During a brief meeting with Trump just before the rally, Sharon had the opportunity to thank the former president for his work on behalf of the Ukrainian people. “I said, ‘Thank you,’ and he was very grateful and said, ‘It pains me to see young people dying in Ukraine. It’s a projection of weakness,'” Sharon recalled of the conversation.

Sharon called for a pardon from President Trump, described the shooter as a “madman” and urged Americans to show him mercy.

“When faced with evil like this, there are only two responses…. One is to become evil, and the other is to allow it to happen,” Sharon argued, “and the sooner we get through this valley and come out the other side, the better for us and for the lost souls in this world.”

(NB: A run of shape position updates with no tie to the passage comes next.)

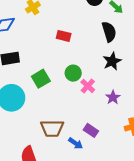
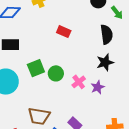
green circle: (73, 73) -> (56, 73), moved
purple star: (113, 97) -> (98, 87), moved

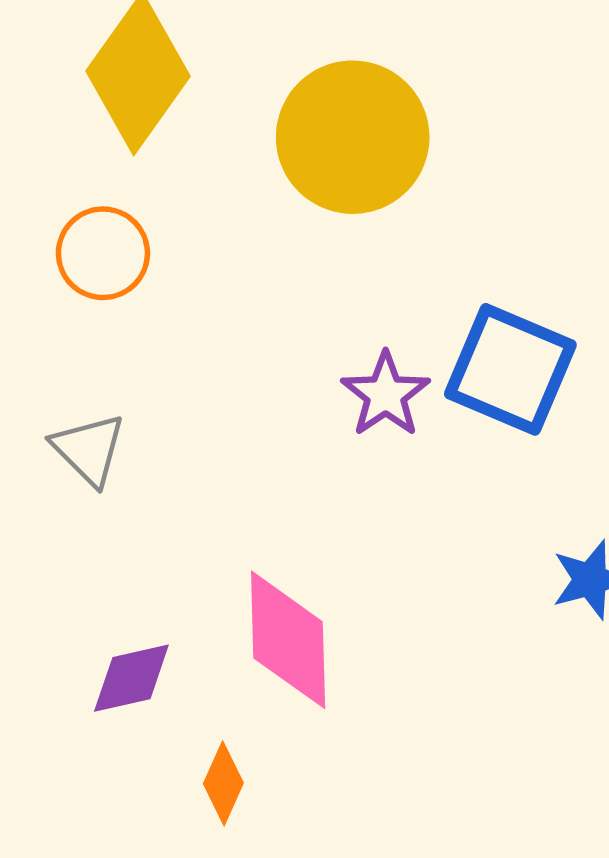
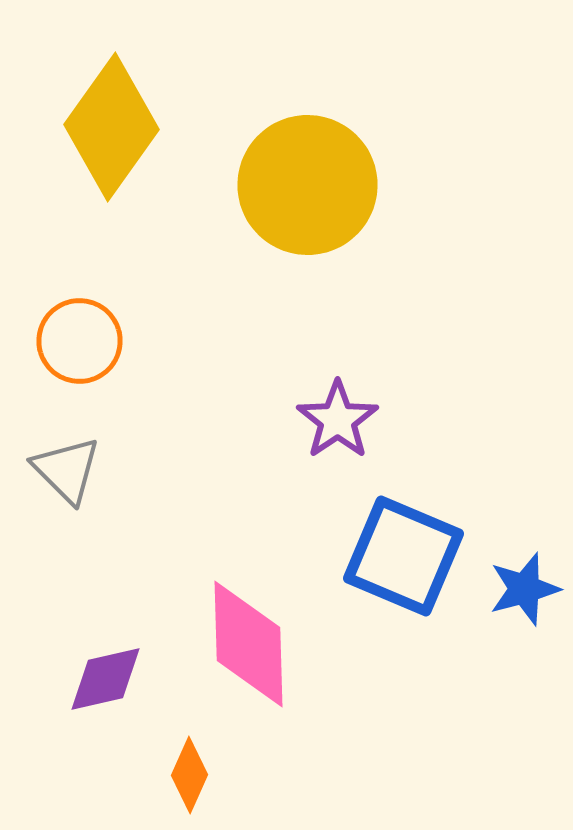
orange circle: (103, 253) -> (80, 341), moved
blue square: (510, 369) -> (404, 556), moved

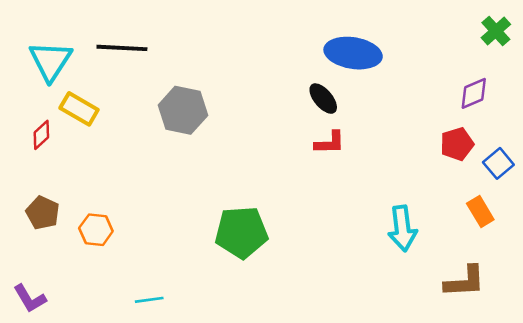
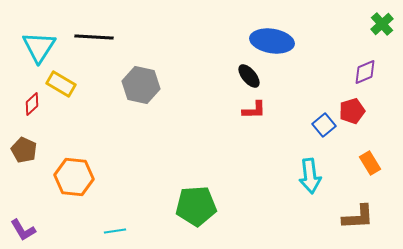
blue square: (498, 163) -> (324, 125), moved
brown pentagon: (43, 213) -> (24, 150), moved
orange hexagon: (96, 230) -> (74, 177), size x1.5
green pentagon: (241, 232) -> (196, 206), moved

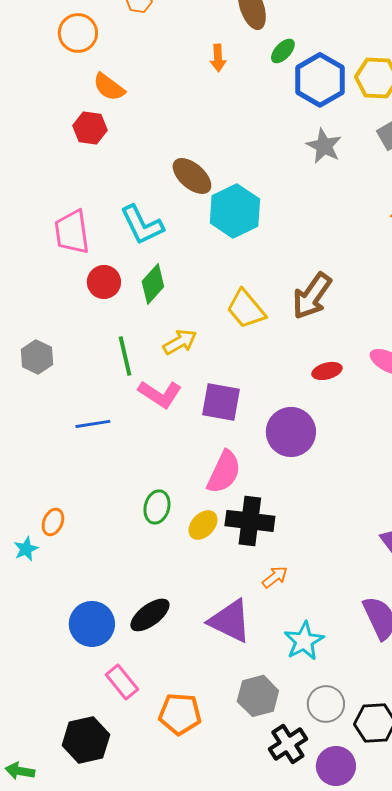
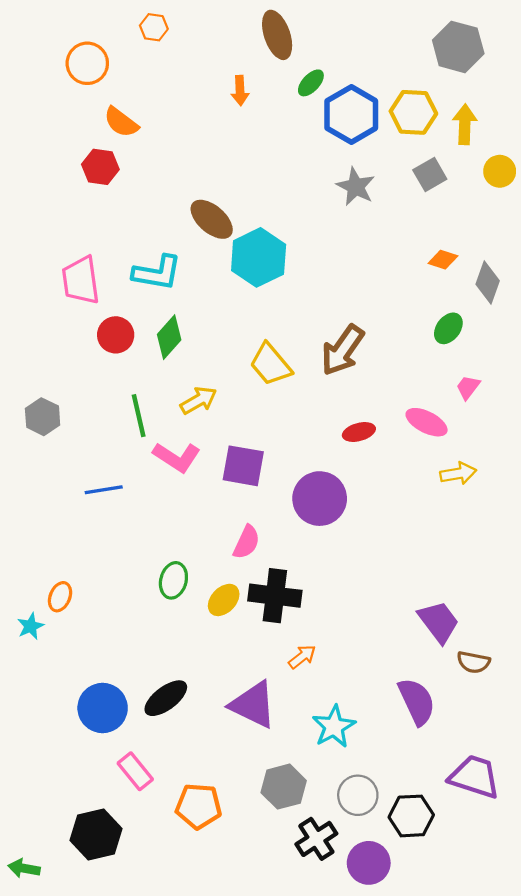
cyan L-shape: (142, 225) -> (157, 273), turned -54
pink semicircle: (224, 472) -> (247, 542), size x0.7

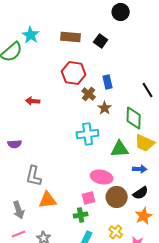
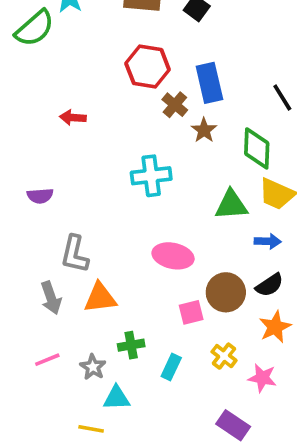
blue rectangle: (108, 82) -> (209, 83), size x1.5
cyan cross: (88, 134) -> (151, 176), moved
pink ellipse: (102, 177) -> (173, 256), moved
pink square: (89, 198) -> (191, 312), moved
gray arrow: (19, 210) -> (51, 298), moved
green cross: (81, 215) -> (131, 345), moved

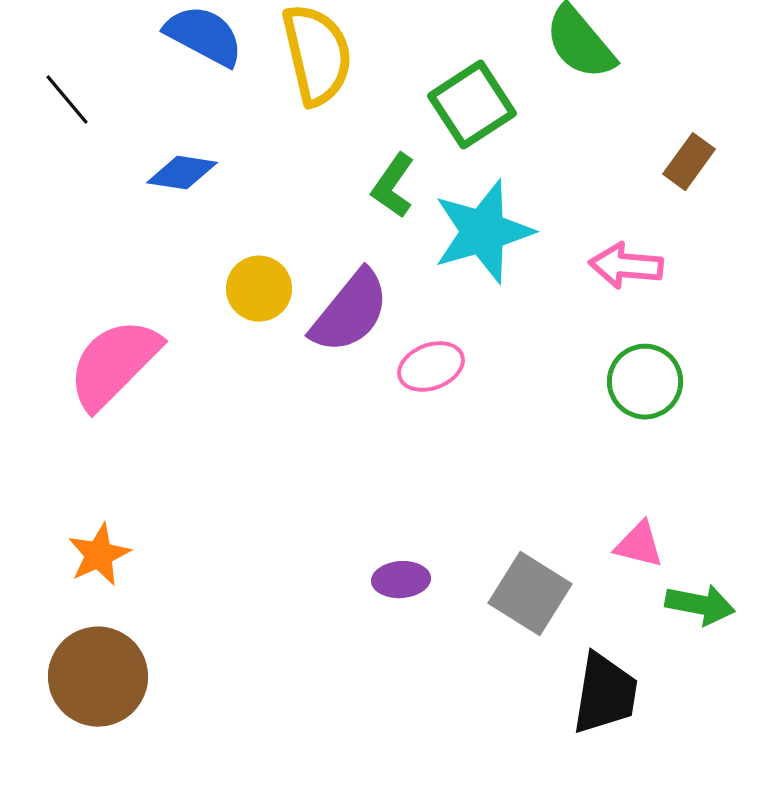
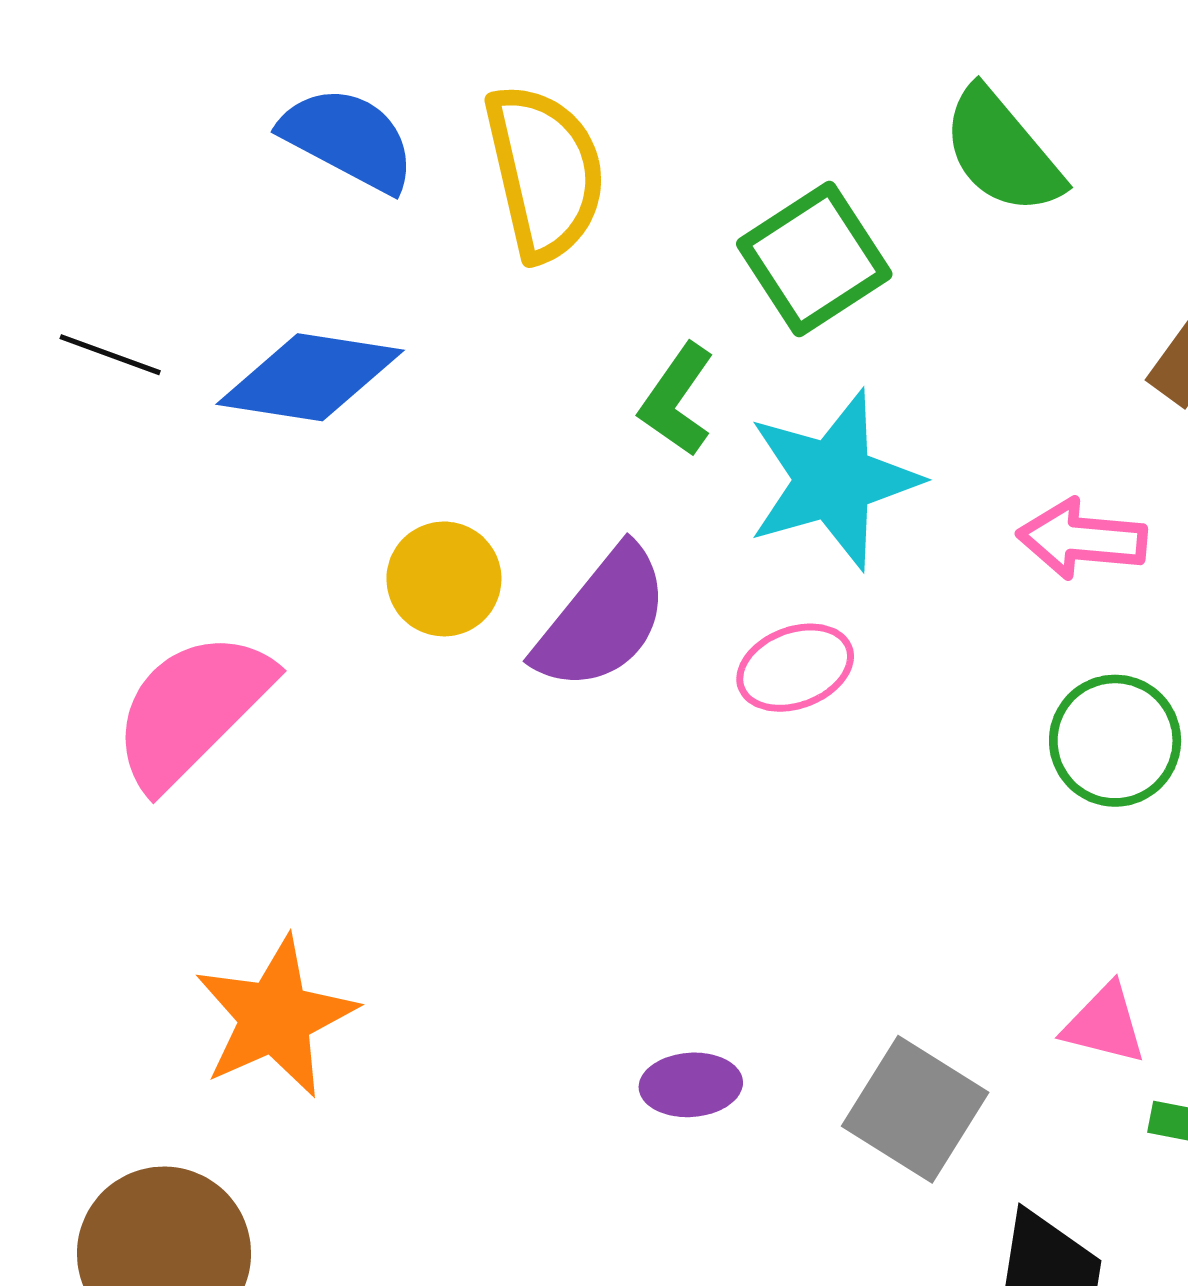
black line: (67, 100) -> (110, 355), moved, turned -30
blue diamond: (182, 173) -> (310, 377), size x1.5
pink ellipse: (431, 367) -> (795, 668), moved
orange star: (99, 555) -> (275, 1017), moved, size x1.5

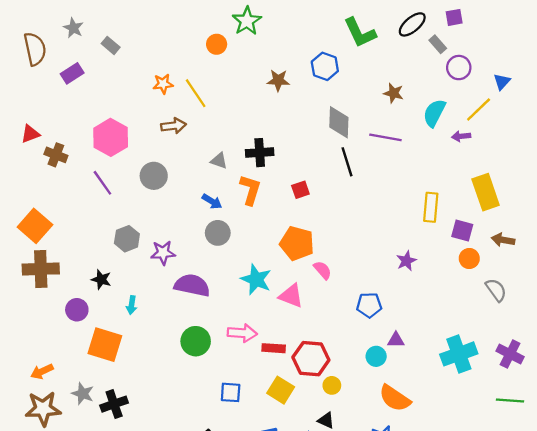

Speaking on “Pints ​​with Aquinas,” Sharon said that Jesus Christ’s forgiving of his executioner and Pope John Paul II’s forgiving of his would-be attacker are models of a correct understanding of Christian forgiveness, and suggested that President Trump should forgive the shooter and share that forgiveness with the American people.

“If President Trump is trying to win over his enemies, I think his best chance of winning over the undecided and his opponents would be the day he is able to pardon the assassination attempters.”